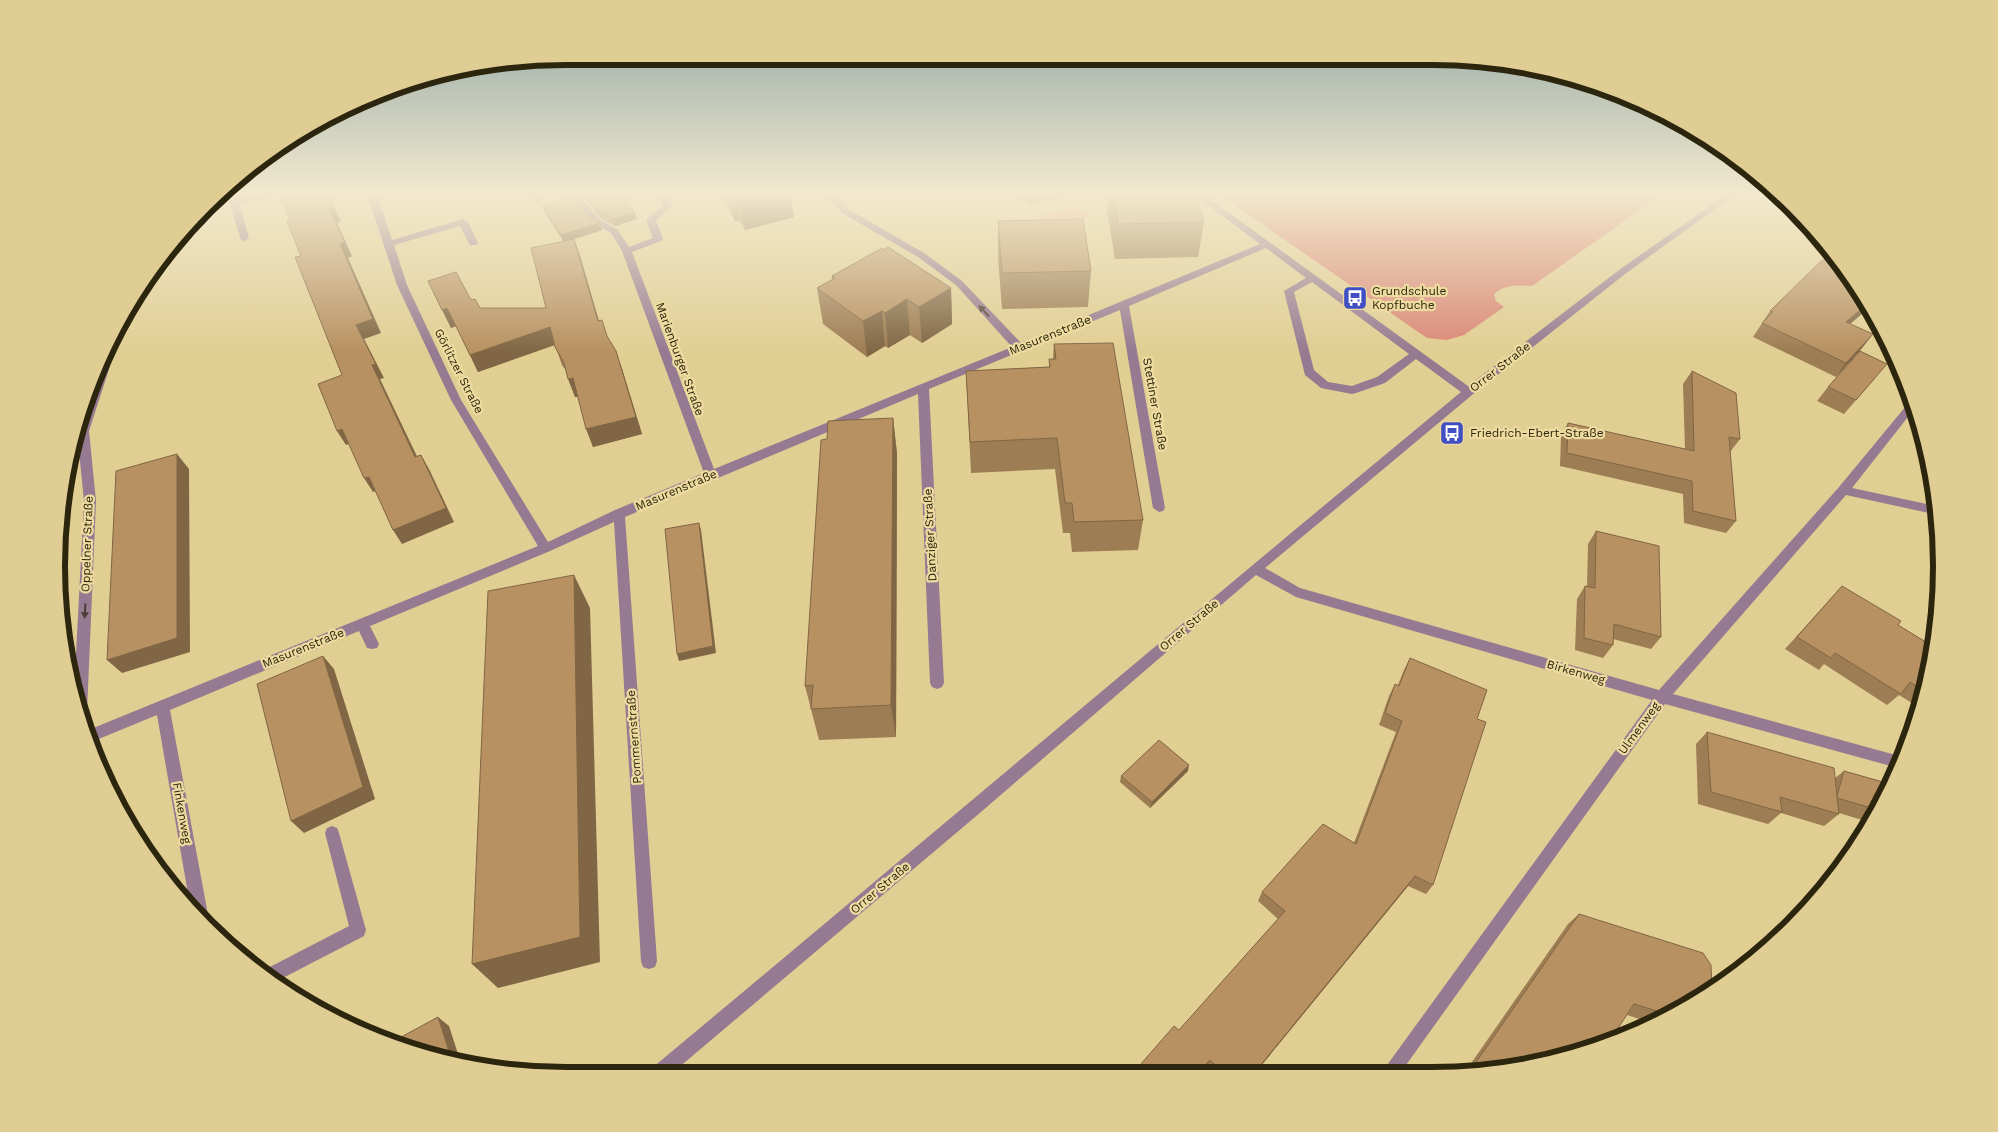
<svg xmlns="http://www.w3.org/2000/svg" width="1998" height="1132" viewBox="0 0 1998 1132" font-family="'Work Sans',sans-serif">
	<rect width="100%" height="100%" fill="#e1ce93"/>
	<polygon fill="#f9aa9a" points="1075,204 1090,216 1077,221 1007,229"/>
	<path fill="#da8877" d="M1218,194H1663L1532,286C1519,285 1505,284 1494,294L1496,301L1504,307L1464,335L1447,340L1427,338Z"/>
	<g fill="none" stroke-linecap="round" stroke-linejoin="round">
		<g fill="#967a91" fill-rule="evenodd">
			<polygon points="257,194 273,194 271,196 239,203 249,238 244,241 241,240 229,201 231,199"/>
			<path d="M367,194H377L392,240L463,219L468,222L478,243L476,245H470L460,226L394,245L407,285L461,400L548,542L615,510L704,473L622,251L611,233L593,223L574,200V196H580L599,219L617,229L629,247L653,238L646,220L663,205L656,194H664L673,205L656,221L663,239L661,241L632,252L714,469L1012,347L956,285L918,257L842,213L826,194H835L848,209L924,253L962,281L1021,343L1260,244L1193,194H1203L1468,386L1619,270L1727,194H1736L1625,274L1472,395L1265,568L1300,588L1659,690L1839,487L1911,400L1915,408L1852,488L1936,506L1938,515L1846,495L1673,694L1903,757L1898,768L1665,704L1401,1072H1382L1652,700L1296,597L1256,575L981,812L671,1074H650L652,1068C922,843 1190,616 1461,392L1416,359L1385,383L1356,393L1352,394L1321,388L1305,375L1284,291L1306,278L1266,248L1129,306L1165,508L1163,511L1159,512L1153,508L1120,310L929,389L944,683L942,687L937,689L932,687L930,683L918,394L625,517L657,961L655,967L649,969L643,967L641,961L614,522L550,551L370,626L379,644L377,648L372,649L367,648L359,631L170,710L209,920L206,926L191,911L157,715L89,743L86,731L538,546L451,400L397,285ZM1312,282L1409,354L1377,377L1352,386L1328,382L1314,370L1294,292Z"/>
			<polygon points="121,320 124,323 89,431 96,501 87,712 82,717 74,692 84,501 77,431 109,341"/>
			<polygon points="332,826 337,828 339,833 366,930 364,936 275,982 262,971 349,926 325,833 327,828"/>
		</g>
	</g>
	<g fill="#9d7d53">
		<polygon points="532,194 545,194 538,203"/>
		<polygon points="584,194 635,212 637,219 615,226 600,218 586,200"/>
		<polygon points="719,194 790,194 794,217 745,230 739,220 735,221"/>
		<polygon points="1012,194 1065,194 1029,205 1020,196 1016,197"/>
		<polygon points="1109,194 1196,194 1204,222 1198,257 1115,259 1107,212"/>
		<polygon points="542,206 589,217 600,223 602,230 574,239 580,256 599,321 609,340 622,369 642,434 593,447 578,397 575,397 567,372 562,365 555,345 478,372 456,326 451,328 471,300 480,308 546,308 563,241 545,213"/>
		<polygon points="998,221 1091,271 1088,307 1002,309 998,257"/>
		<polygon points="1837,256 1869,308 1850,324 1873,334 1862,348 1836,377 1753,337 1770,311"/>
		<polygon points="832,276 951,288 952,324 922,343 910,335 888,348 885,346 867,357 823,324 817,288 832,280"/>
		<polygon points="1054,344 1143,520 1138,550 1072,552 1070,533 1063,533 1055,469 971,473 966,371 1049,367 1049,359 1053,359"/>
		<polygon points="1692,371 1740,439 1730,452 1736,521 1726,533 1684,523 1683,494 1560,466 1561,436 1568,423 1685,449 1683,384"/>
		<polygon points="1875,378 1844,414 1817,401 1828,387"/>
		<polygon points="893,418 897,454 896,737 819,740 805,686 827,439"/>
		<polygon points="1596,531 1661,637 1651,649 1613,639 1613,645 1603,658 1575,650 1577,599 1585,586 1587,586 1588,544"/>
		<polygon points="1842,586 1898,625 1934,647 1920,708 1899,695 1887,705 1824,664 1819,670 1785,649"/>
		<polygon points="1410,658 1477,719 1433,885 1426,894 1408,886 1256,1072 1211,1072 1206,1068 1179,1030 1278,919 1258,901 1262,892 1354,843 1396,732 1379,725 1389,696 1395,684 1398,685 1404,670"/>
		<polygon points="1707,732 1835,778 1844,771 1890,784 1872,823 1839,813 1839,814 1824,826 1781,813 1768,824 1698,804 1696,744"/>
		<polygon points="1188,771 1150,808 1120,782 1121,776"/>
		<polygon points="1579,914 1706,994 1667,1014 1665,1013 1646,1021 1627,1015 1498,1071 1465,1072 1568,924"/>
	</g>
	<g fill="#806644">
		<polygon points="327,194 328,194 341,221 337,223 352,256 348,258 381,333 364,339 384,378 380,379 424,471 415,457 372,365 356,325 340,244 329,209"/>
		<polygon points="535,194 545,194 538,203"/>
		<polygon points="729,194 733,194 739,220 735,221"/>
		<polygon points="737,194 790,194 794,217 745,230"/>
		<polygon points="1016,194 1020,194 1020,196 1016,197"/>
		<polygon points="1030,194 1065,194 1029,205"/>
		<polygon points="635,212 637,219 615,226 613,219"/>
		<polygon points="600,223 602,230 574,239 580,256 604,339 561,235"/>
		<polygon points="951,288 952,324 922,343 919,307"/>
		<polygon points="907,299 910,335 888,348 885,313"/>
		<polygon points="1867,304 1869,308 1835,336 1846,322"/>
		<polygon points="447,308 456,326 451,328 442,310"/>
		<polygon points="882,311 885,346 867,357 863,321"/>
		<polygon points="550,327 557,344 478,372 470,355"/>
		<polygon points="1873,334 1862,348 1836,377 1846,363"/>
		<polygon points="616,351 622,369 642,434 593,447 586,429"/>
		<polygon points="573,378 580,396 575,397 568,379"/>
		<polygon points="893,418 897,454 896,737 891,705"/>
		<polygon points="342,429 351,443 346,445 337,431"/>
		<polygon points="177,454 189,469 190,652 122,673 107,660"/>
		<polygon points="421,455 429,469 454,522 402,544 393,530"/>
		<polygon points="369,477 378,490 373,492 364,478"/>
		<polygon points="699,523 701,530 716,653 679,661 677,654"/>
		<polygon points="574,575 590,608 600,962 498,988 472,964"/>
		<polygon points="323,656 334,669 375,799 304,833 291,821"/>
		<polygon points="1189,765 1188,771 1150,808 1152,802"/>
		<polygon points="1415,876 1408,886 1256,1072 1255,1072"/>
		<polygon points="1679,1004 1665,1013 1646,1021 1660,1012"/>
		<polygon points="438,1017 449,1026 460,1060 451,1058"/>
		<polygon points="1210,1060 1206,1068 1202,1072 1199,1072"/>
	</g>
	<g fill="#b79161" stroke="#806644">
		<polygon points="280,194 327,194 333,207 329,209 345,242 340,244 373,319 356,325 376,364 372,365 415,457 421,455 446,508 393,530 369,477 364,478 342,429 337,431 318,384 342,375 295,257 301,256 287,221 290,220"/>
		<polygon points="584,194 622,194 635,212 613,219 598,210"/>
		<polygon points="1113,194 1196,194 1204,222 1118,224"/>
		<polygon points="572,196 589,217 600,223 561,235 542,206"/>
		<polygon points="1083,219 1091,271 1002,273 998,221"/>
		<polygon points="574,239 598,321 602,320 607,336 616,351 636,417 586,429 573,378 568,379 564,363 555,347 550,327 470,355 447,308 442,310 428,281 456,272 471,300 475,299 480,308 546,308 531,248"/>
		<polygon points="888,247 951,288 919,307 907,299 885,313 882,311 863,321 817,288 835,278 832,276 882,248 884,250"/>
		<polygon points="1834,253 1837,256 1867,304 1846,322 1873,334 1846,363 1762,323 1773,312 1770,311 1819,263"/>
		<polygon points="1113,343 1143,520 1074,522 1072,503 1065,503 1057,438 970,442 966,371 1050,367 1049,359 1056,359 1054,344"/>
		<polygon points="1860,351 1887,364 1856,400 1828,387"/>
		<polygon points="1692,371 1736,393 1740,439 1729,437 1736,521 1693,511 1692,481 1567,453 1568,423 1694,451"/>
		<polygon points="893,418 891,705 811,709 813,685 805,686 821,440 827,439 828,421"/>
		<polygon points="177,454 177,638 107,660 116,471"/>
		<polygon points="699,523 713,646 677,654 665,529"/>
		<polygon points="1596,531 1659,546 1661,637 1614,624 1613,645 1584,638 1585,586 1595,588"/>
		<polygon points="574,575 580,937 472,964 488,591"/>
		<polygon points="1842,586 1901,621 1898,625 1934,647 1924,691 1910,682 1901,694 1835,653 1831,658 1797,637"/>
		<polygon points="323,656 363,787 291,821 257,684"/>
		<polygon points="1410,658 1487,690 1477,719 1486,722 1433,885 1415,876 1255,1072 1222,1072 1210,1060 1199,1072 1133,1073 1174,1026 1179,1030 1285,911 1262,892 1314,834 1323,824 1356,844 1402,721 1385,713 1395,684 1399,686"/>
		<polygon points="1707,732 1834,768 1839,814 1780,797 1782,812 1711,792"/>
		<polygon points="1159,740 1189,765 1152,802 1121,776"/>
		<polygon points="1844,771 1890,784 1878,810 1837,798 1837,796"/>
		<polygon points="1579,914 1703,953 1711,965 1712,988 1706,994 1684,1005 1679,1004 1660,1012 1634,1004 1609,1042 1596,1049 1498,1071 1472,1072 1472,1068"/>
		<polygon points="438,1017 451,1058 402,1049 390,1043"/>
	</g>
	<defs><path id="oneway-solid" d="M-6-.8H1V-3.2L6.5 0L1 3.2V.8H-6Z" transform="scale(1.25)"/></defs>
	<g fill="#4c3f35">
		<use href="#oneway-solid" transform="translate(984 311) rotate(-133)"/>
		<use href="#oneway-solid" transform="translate(85 611) rotate(93)"/>
	</g>
	<linearGradient id="sky" x2="0" y2="1"><stop stop-color="#8fa6a4"/><stop offset="0.55" stop-color="#f2e9ce"/><stop offset="1" stop-color="#f2e9ce" stop-opacity="0"/></linearGradient>
	<rect width="1998" height="352" fill="url(#sky)"/>
	<defs>
		<symbol id="bus-square" viewBox="-11 -11 22 22"><rect x="-9" y="-9" width="18" height="18" rx="4" fill="#404fc3" stroke="#eedba0"/><path d="M-5-6H5V4H4V6H2V4H-2V6H-4V4H-5ZM-3.5-4V0h7V-4ZM-3.5 1.2v1.5H-2V1.2ZM2 1.2v1.5H3.5V1.2Z" fill="#fff"/></symbol>
	</defs>
	<g fill-rule="evenodd">
		<use href="#bus-square" x="1341" y="284" width="28" height="28"/>
		<use href="#bus-square" x="1438" y="419" width="28" height="28"/>
	</g>
	<g text-anchor="middle" stroke-width="4.5" stroke-linejoin="round" paint-order="stroke">
		<g font-size="12" fill="#2d260e" stroke="#eedba0" text-anchor="start">
			<text x="1372" y="295">Grundschule<tspan x="1372" dy="14">Kopfbuche</tspan></text>
			<text x="1470" y="437">Friedrich-Ebert-Straße</text>
		</g>
		<g font-size="12" fill="#2d260e" stroke="#eedba0">
			<text transform="translate(1050 335) rotate(-22)" y="4">Masurenstraße</text>
			<text transform="translate(680 359) rotate(70)" y="4">Marienburger Straße</text>
			<text transform="translate(1500 367) rotate(-38)" y="4">Orrer Straße</text>
			<text transform="translate(459 371) rotate(63)" y="4">Görlitzer Straße</text>
			<text transform="translate(1155 404) rotate(80)" y="4">Stettiner Straße</text>
			<text transform="translate(676 490) rotate(-23)" y="4">Masurenstraße</text>
			<text transform="translate(930 535) rotate(-93)" y="4">Danziger Straße</text>
			<text transform="translate(87 544) rotate(-88)" y="4">Oppelner Straße</text>
			<text transform="translate(1189 625) rotate(-40)" y="4">Orrer Straße</text>
			<text transform="translate(303 648) rotate(-22)" y="4">Masurenstraße</text>
			<text transform="translate(1576 672) rotate(16)" y="4">Birkenweg</text>
			<text transform="translate(1639 728) rotate(-54)" y="4">Ulmenweg</text>
			<text transform="translate(634 737) rotate(-94)" y="4">Pommernstraße</text>
			<text transform="translate(182 813) rotate(80)" y="4">Finkenweg</text>
			<text transform="translate(880 888) rotate(-40)" y="4">Orrer Straße</text>
		</g>
	</g>
	<path d="M0 0H1998V1132H0ZM566 65H1432A501 501 0 0 1 1933 566V566A501 501 0 0 1 1432 1067H566A501 501 0 0 1 65 566V566A501 501 0 0 1 566 65Z" fill="#dfcd94" fill-rule="evenodd"/>
	<path fill="none" stroke="#2d260e" stroke-width="6" d="M566 65H1432A501 501 0 0 1 1933 566V566A501 501 0 0 1 1432 1067H566A501 501 0 0 1 65 566V566A501 501 0 0 1 566 65Z"/>
</svg>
------------------------------------------------
What lines in the listing contain "round"? Copy them all.

	<g fill="none" stroke-linecap="round" stroke-linejoin="round">
	<g text-anchor="middle" stroke-width="4.5" stroke-linejoin="round" paint-order="stroke">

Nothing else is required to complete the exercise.